SUPPLIED TEXT: Begin

Lynne Baab • Tuesday June 25 2024

Praying about Jesus’s miracles: Touching the fringe of his cloak

Ten years ago this week, I wrote the first post on this blog. I’m praising God for this cool anniversary. Today, I’ll begin with some reflections about blog writing and then get to some miracles that I had never noticed before, described briefly by Mark and Matthew.

In 2014, my website had been in existence for about a decade. I viewed it as a place to promote my books and make articles that I’d written for magazines available. I got the idea of having a blog on my website to further promote my books, so I hired a wonderful web designer (Blair Hughson at Coredev). On June 26, 2014, I uploaded that first blog post focused on breath prayer.

I have written one post almost every week for ten years. Sometimes, when my schedule was heavy, I took material from the two out-of-print books I’ve written for which I have the copyright. Some of those series from my books focused on Celtic spirituality, the Benedictine tradition, worshipping God the creator, and initiative in friendship. I’ve also written on various topics related to Christian spirituality and discipleship. Every week, I feel God giving me words for my blog post. Every few months, I feel God giving me an idea for a series of posts.

In 2021, I wrote a long series of posts on Holy Spirit disruptions. Before that, around half of my posts focused on prayer. After that series, all my posts have focused on prayer. When I talk about my blog these days, I say that I blog every week about prayer. God has guided me into a new focus that is shaping my life in satisfying ways. The blog has become a ministry of its own, not primarily a place to promote my books. (That’s why I set up a Patreon page to reflect my awareness that this blog and my whole website are a ministry.)

My weekly blog posts give me joy in several areas. I take huge delight in my sense of partnership with God, who really does give me words week after week. I love hearing from readers that I am helping them pray in new ways. I also love how much I learn from researching and writing about the topics the Holy Spirit guides me into.

SUPPLIED TEXT: End

▶ **WORK TO COMPLETE**
List the topics that the blog anniversary post names for the series taken from the writer's out-of-print books.

DATA EXTRACT: Begin

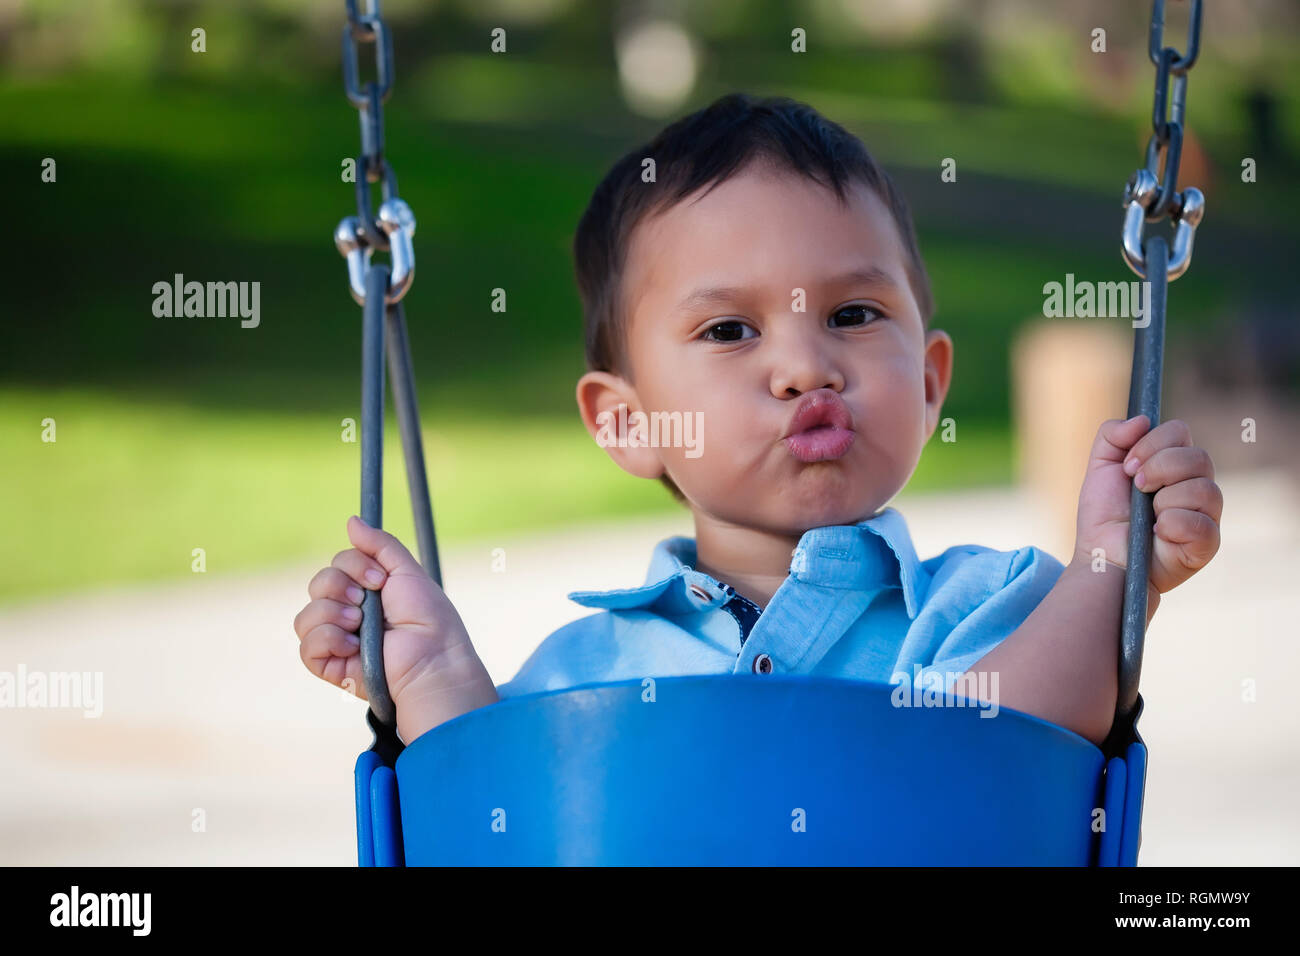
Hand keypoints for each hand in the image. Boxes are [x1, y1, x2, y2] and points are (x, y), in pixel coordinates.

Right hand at [294, 515, 475, 706]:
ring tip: (360, 625)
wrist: (432, 658)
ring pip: (306, 616)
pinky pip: (306, 646)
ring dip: (333, 614)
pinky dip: (328, 640)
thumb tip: (351, 520)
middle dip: (340, 587)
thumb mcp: (406, 571)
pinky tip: (353, 647)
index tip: (380, 579)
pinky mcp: (331, 665)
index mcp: (366, 591)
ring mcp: (338, 640)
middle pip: (317, 584)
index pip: (337, 565)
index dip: (353, 566)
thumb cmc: (427, 618)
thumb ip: (379, 544)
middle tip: (367, 602)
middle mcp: (349, 613)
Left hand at [1074, 415, 1221, 595]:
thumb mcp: (1099, 469)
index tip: (1127, 466)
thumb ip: (1111, 436)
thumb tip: (1142, 420)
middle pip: (1198, 457)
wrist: (1102, 557)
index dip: (1151, 444)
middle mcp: (1197, 484)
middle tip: (1137, 487)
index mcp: (1175, 463)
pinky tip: (1158, 533)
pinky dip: (1173, 525)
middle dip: (1159, 468)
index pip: (1180, 431)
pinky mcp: (1207, 543)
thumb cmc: (1105, 515)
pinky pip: (1202, 523)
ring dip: (1164, 500)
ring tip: (1147, 516)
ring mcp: (1207, 514)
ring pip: (1204, 488)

DATA EXTRACT: End

▶ **WORKED SOLUTION**
Celtic spirituality, the Benedictine tradition, worshipping God the creator, initiative in friendship